Object detections visualized.

Persons

Persons detection example showing detected people with bounding boxes

Faces

Faces detection example showing detected faces with bounding boxes

Example detections of objects, people and faces.

Usage Example

For object detection, we highly recommend using the Structured Outputs API to get the bounding boxes and confidence scores in a structured and validated data format.
The following examples can also be used for face or person detection. The response schema is identical to the object detection example.
import openai
from pydantic import BaseModel, Field

class Detection(BaseModel):
  label: str = Field(..., description="Name of the detected object")
  xywh: tuple[float, float, float, float] = Field(..., description="Bounding box of the detection (x, y, width, height)")

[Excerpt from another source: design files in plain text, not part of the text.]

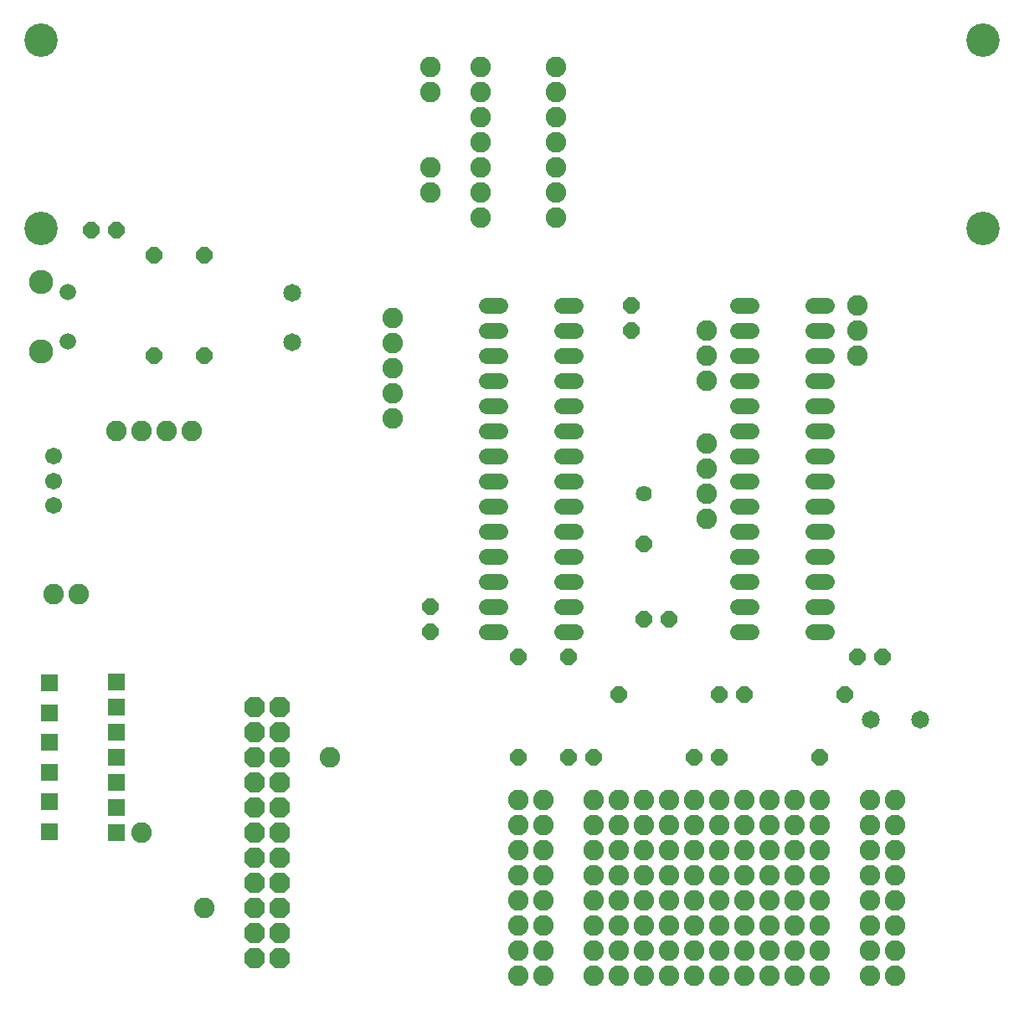
<source format=gbs>
G75*
%MOIN*%
%OFA0B0*%
%FSLAX25Y25*%
%IPPOS*%
%LPD*%
%AMOC8*
5,1,8,0,0,1.08239X$1,22.5*
%
%ADD10C,0.13300*%
%ADD11C,0.06400*%
%ADD12C,0.06546*%
%ADD13C,0.09658*%
%ADD14C,0.08200*%
%ADD15C,0.06743*%
%ADD16OC8,0.06400*%
%ADD17C,0.07137*%
%ADD18C,0.06400*%
%ADD19R,0.07137X0.07137*%
%ADD20OC8,0.08200*%
D10*
X0116250Y0307300D03*
X0116250Y0382300D03*
X0491250Y0382300D03*
X0491250Y0307300D03*
D11*
X0429050Y0276800D02*
X0423450Y0276800D01*
X0423450Y0266800D02*
X0429050Y0266800D01*
X0429050Y0256800D02*
X0423450Y0256800D01*
X0423450Y0246800D02*
X0429050Y0246800D01*
X0429050Y0236800D02*
X0423450Y0236800D01*
X0423450Y0226800D02*
X0429050Y0226800D01*
X0429050Y0216800D02*
X0423450Y0216800D01*
X0423450Y0206800D02*
X0429050Y0206800D01*
X0429050Y0196800D02*
X0423450Y0196800D01*
X0423450Y0186800D02*
X0429050Y0186800D01*
X0429050Y0176800D02*
X0423450Y0176800D01*
X0423450Y0166800D02*
X0429050Y0166800D01*
X0429050Y0156800D02*
X0423450Y0156800D01*
X0423450Y0146800D02*
X0429050Y0146800D01*
X0399050Y0146800D02*
X0393450Y0146800D01*
X0393450Y0156800D02*
X0399050Y0156800D01*
X0399050Y0166800D02*
X0393450Y0166800D01*
X0393450Y0176800D02*
X0399050Y0176800D01*
X0399050Y0186800D02*
X0393450Y0186800D01*
X0393450Y0196800D02*
X0399050Y0196800D01*
X0399050Y0206800D02*
X0393450Y0206800D01*
X0393450Y0216800D02*
X0399050Y0216800D01*
X0399050Y0226800D02*
X0393450Y0226800D01*
X0393450Y0236800D02*
X0399050Y0236800D01*
X0399050Y0246800D02*
X0393450Y0246800D01*
X0393450Y0256800D02*
X0399050Y0256800D01*
X0399050Y0266800D02*
X0393450Y0266800D01*
X0393450Y0276800D02*
X0399050Y0276800D01*
X0329050Y0276800D02*
X0323450Y0276800D01*
X0323450Y0266800D02*
X0329050Y0266800D01*
X0329050Y0256800D02*
X0323450Y0256800D01*
X0323450Y0246800D02*
X0329050Y0246800D01*
X0329050Y0236800D02*
X0323450Y0236800D01*
X0323450Y0226800D02*
X0329050Y0226800D01*
X0329050Y0216800D02*
X0323450Y0216800D01*
X0323450Y0206800D02*
X0329050Y0206800D01*
X0329050Y0196800D02*
X0323450Y0196800D01*
X0323450Y0186800D02*
X0329050Y0186800D01*
X0329050Y0176800D02*
X0323450Y0176800D01*
X0323450Y0166800D02*
X0329050Y0166800D01*
X0329050Y0156800D02*
X0323450Y0156800D01*
X0323450Y0146800D02*
X0329050Y0146800D01*
X0299050Y0146800D02*
X0293450Y0146800D01*
X0293450Y0156800D02*
X0299050Y0156800D01*
X0299050Y0166800D02*
X0293450Y0166800D01*
X0293450Y0176800D02*
X0299050Y0176800D01*
X0299050Y0186800D02*
X0293450Y0186800D01*
X0293450Y0196800D02*
X0299050Y0196800D01*
X0299050Y0206800D02*
X0293450Y0206800D01*
X0293450Y0216800D02*
X0299050Y0216800D01*
X0299050Y0226800D02*
X0293450Y0226800D01*
X0293450Y0236800D02*
X0299050Y0236800D01*
X0299050Y0246800D02*
X0293450Y0246800D01*
X0293450Y0256800D02*
X0299050Y0256800D01*
X0299050Y0266800D02*
X0293450Y0266800D01*
X0293450Y0276800D02*
X0299050Y0276800D01*
D12*
X0126880Y0282143D03*
X0126880Y0262457D03*
D13*
X0116250Y0258520D03*
X0116250Y0286080D03*
D14*
X0146250Y0226800D03*
X0156250Y0226800D03*
X0166250Y0226800D03*
X0176250Y0226800D03*
X0256250Y0231800D03*
X0256250Y0241800D03*
X0256250Y0251800D03*
X0256250Y0261800D03*
X0256250Y0271800D03*
X0291250Y0311800D03*
X0291250Y0321800D03*
X0291250Y0331800D03*
X0291250Y0341800D03*
X0291250Y0351800D03*
X0291250Y0361800D03*
X0291250Y0371800D03*
X0271250Y0371800D03*
X0271250Y0361800D03*
X0271250Y0331800D03*
X0271250Y0321800D03*
X0321250Y0321800D03*
X0321250Y0311800D03*
X0321250Y0331800D03*
X0321250Y0341800D03*
X0321250Y0351800D03*
X0321250Y0361800D03*
X0321250Y0371800D03*
X0441250Y0276800D03*
X0441250Y0266800D03*
X0441250Y0256800D03*
X0381250Y0256800D03*
X0381250Y0266800D03*
X0381250Y0246800D03*
X0381250Y0221800D03*
X0381250Y0211800D03*
X0381250Y0201800D03*
X0381250Y0191800D03*
X0376250Y0079800D03*
X0366250Y0079800D03*
X0356250Y0079800D03*
X0346250Y0079800D03*
X0336250Y0079800D03*
X0336250Y0069800D03*
X0336250Y0059800D03*
X0346250Y0059800D03*
X0346250Y0069800D03*
X0356250Y0069800D03*
X0356250Y0059800D03*
X0366250Y0059800D03*
X0366250Y0069800D03*
X0376250Y0069800D03*
X0376250Y0059800D03*
X0386250Y0059800D03*
X0386250Y0069800D03*
X0396250Y0069800D03*
X0396250Y0059800D03*
X0406250Y0059800D03*
X0406250Y0069800D03*
X0416250Y0069800D03*
X0416250Y0059800D03*
X0426250Y0059800D03*
X0426250Y0069800D03*
X0426250Y0079800D03*
X0416250Y0079800D03*
X0406250Y0079800D03*
X0396250Y0079800D03*
X0386250Y0079800D03*
X0386250Y0049800D03*
X0376250Y0049800D03*
X0366250Y0049800D03*
X0356250Y0049800D03*
X0346250Y0049800D03*
X0336250Y0049800D03*
X0336250Y0039800D03*
X0336250Y0029800D03*
X0346250Y0029800D03*
X0346250Y0039800D03*
X0356250Y0039800D03*
X0356250Y0029800D03*
X0366250Y0029800D03*
X0366250Y0039800D03*
X0376250Y0039800D03*
X0376250Y0029800D03*
X0386250Y0029800D03*
X0386250Y0039800D03*
X0396250Y0039800D03*
X0396250Y0029800D03*
X0406250Y0029800D03*
X0406250Y0039800D03*
X0416250Y0039800D03*
X0416250Y0029800D03*
X0426250Y0029800D03*
X0426250Y0039800D03*
X0426250Y0049800D03*
X0416250Y0049800D03*
X0406250Y0049800D03*
X0396250Y0049800D03*
X0396250Y0019800D03*
X0396250Y0009800D03*
X0386250Y0009800D03*
X0386250Y0019800D03*
X0376250Y0019800D03*
X0376250Y0009800D03*
X0366250Y0009800D03*
X0366250Y0019800D03*
X0356250Y0019800D03*
X0356250Y0009800D03*
X0346250Y0009800D03*
X0346250Y0019800D03*
X0336250Y0019800D03*
X0336250Y0009800D03*
X0316250Y0009800D03*
X0316250Y0019800D03*
X0306250Y0019800D03*
X0306250Y0009800D03*
X0306250Y0029800D03*
X0306250Y0039800D03*
X0316250Y0039800D03*
X0316250Y0029800D03*
X0316250Y0049800D03*
X0306250Y0049800D03*
X0306250Y0059800D03*
X0306250Y0069800D03*
X0316250Y0069800D03*
X0316250Y0059800D03*
X0316250Y0079800D03*
X0306250Y0079800D03*
X0231250Y0096800D03*
X0156250Y0066800D03*
X0181250Y0036800D03*
X0131250Y0161800D03*
X0121250Y0161800D03*
X0406250Y0019800D03*
X0406250Y0009800D03*
X0416250Y0009800D03*
X0416250Y0019800D03*
X0426250Y0019800D03*
X0426250Y0009800D03*
X0446250Y0009800D03*
X0446250Y0019800D03*
X0456250Y0019800D03*
X0456250Y0009800D03*
X0456250Y0029800D03*
X0456250Y0039800D03*
X0446250Y0039800D03*
X0446250Y0029800D03*
X0446250Y0049800D03*
X0456250Y0049800D03*
X0456250Y0059800D03*
X0456250Y0069800D03*
X0446250Y0069800D03*
X0446250Y0059800D03*
X0446250Y0079800D03*
X0456250Y0079800D03*
D15*
X0121250Y0196957D03*
X0121250Y0206800D03*
X0121250Y0216643D03*
D16*
X0161250Y0256800D03*
X0181250Y0256800D03*
X0181250Y0296800D03*
X0161250Y0296800D03*
X0146250Y0306800D03*
X0136250Y0306800D03*
X0271250Y0156800D03*
X0271250Y0146800D03*
X0306250Y0136800D03*
X0326250Y0136800D03*
X0346250Y0121800D03*
X0336250Y0096800D03*
X0326250Y0096800D03*
X0306250Y0096800D03*
X0376250Y0096800D03*
X0386250Y0096800D03*
X0386250Y0121800D03*
X0396250Y0121800D03*
X0426250Y0096800D03*
X0436250Y0121800D03*
X0441250Y0136800D03*
X0451250Y0136800D03*
X0366250Y0151800D03*
X0356250Y0151800D03*
X0356250Y0181800D03*
X0351250Y0266800D03*
X0351250Y0276800D03*
D17*
X0216250Y0281643D03*
X0216250Y0261957D03*
X0446407Y0111800D03*
X0466093Y0111800D03*
D18*
X0356250Y0201800D03*
D19*
X0119557Y0067272D03*
X0119557Y0079083D03*
X0119557Y0090894D03*
X0119557Y0102706D03*
X0119557Y0114517D03*
X0119557Y0126328D03*
X0146250Y0126800D03*
X0146250Y0116800D03*
X0146250Y0106800D03*
X0146250Y0096800D03*
X0146250Y0086800D03*
X0146250Y0076800D03*
X0146250Y0066800D03*
D20*
X0201250Y0066800D03*
X0201250Y0056800D03*
X0211250Y0056800D03*
X0211250Y0066800D03*
X0211250Y0076800D03*
X0211250Y0086800D03*
X0201250Y0086800D03*
X0201250Y0076800D03*
X0201250Y0096800D03*
X0201250Y0106800D03*
X0211250Y0106800D03*
X0211250Y0096800D03*
X0211250Y0116800D03*
X0201250Y0116800D03*
X0201250Y0046800D03*
X0201250Y0036800D03*
X0211250Y0036800D03*
X0211250Y0046800D03*
X0211250Y0026800D03*
X0211250Y0016800D03*
X0201250Y0016800D03*
X0201250Y0026800D03*
M02*

</source>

class Detections(BaseModel):
  detections: list[Detection] = Field(..., description="Detections of the detected objects")

# Initialize the client
client = openai.OpenAI(
    base_url="https://agent.vlm.run/v1/openai",
    api_key="<VLMRUN_API_KEY>"
)

# Detect objects in the image
response = client.chat.completions.create(
    model="vlm-agent-1",
    messages=[
        {
          "role": "user",
          "content": [
            {"type": "text", "text": "Detect all the donuts in this image"},
            {"type": "image_url", "image_url": {"url": "https://storage.googleapis.com/vlm-data-public-prod/hub/examples/image.object-detection/donuts.png", "detail": "auto"}}
          ]
        }
    ],
    response_format={"type": "json_schema", "schema": Detections.model_json_schema()},
)

# Print the response
print(response.choices[0].message.content)

# Validate the response
print(Detections.model_validate_json(response.choices[0].message.content))
>>> Detections(detections=[Detection(label="donut", xywh=(150, 200, 80, 75)), Detection(label="donut", xywh=(150, 200, 80, 75)), Detection(label="donut", xywh=(150, 200, 80, 75))])

FAQ

  • Common Objects: person, car, truck, bus, bicycle, motorcycle
  • Animals: dog, cat, bird, horse, cow, sheep
  • Food Items: apple, banana, sandwich, pizza, donut, cake
  • Electronics: laptop, phone, tv, keyboard, mouse
  • Furniture: chair, table, bed, sofa, desk
  • And 80+ more COCO dataset classes
The bounding boxes come in the format of normalized xywh, where x and y are the top-left corner of the bounding box, and w and h are the width and height of the bounding box. All values are between 0 and 1, and normalized by the image size. x and w are normalized by the image width, and y and h are normalized by the image height.
The confidence score is a value between 0 and 1 that indicates the confidence of the detection.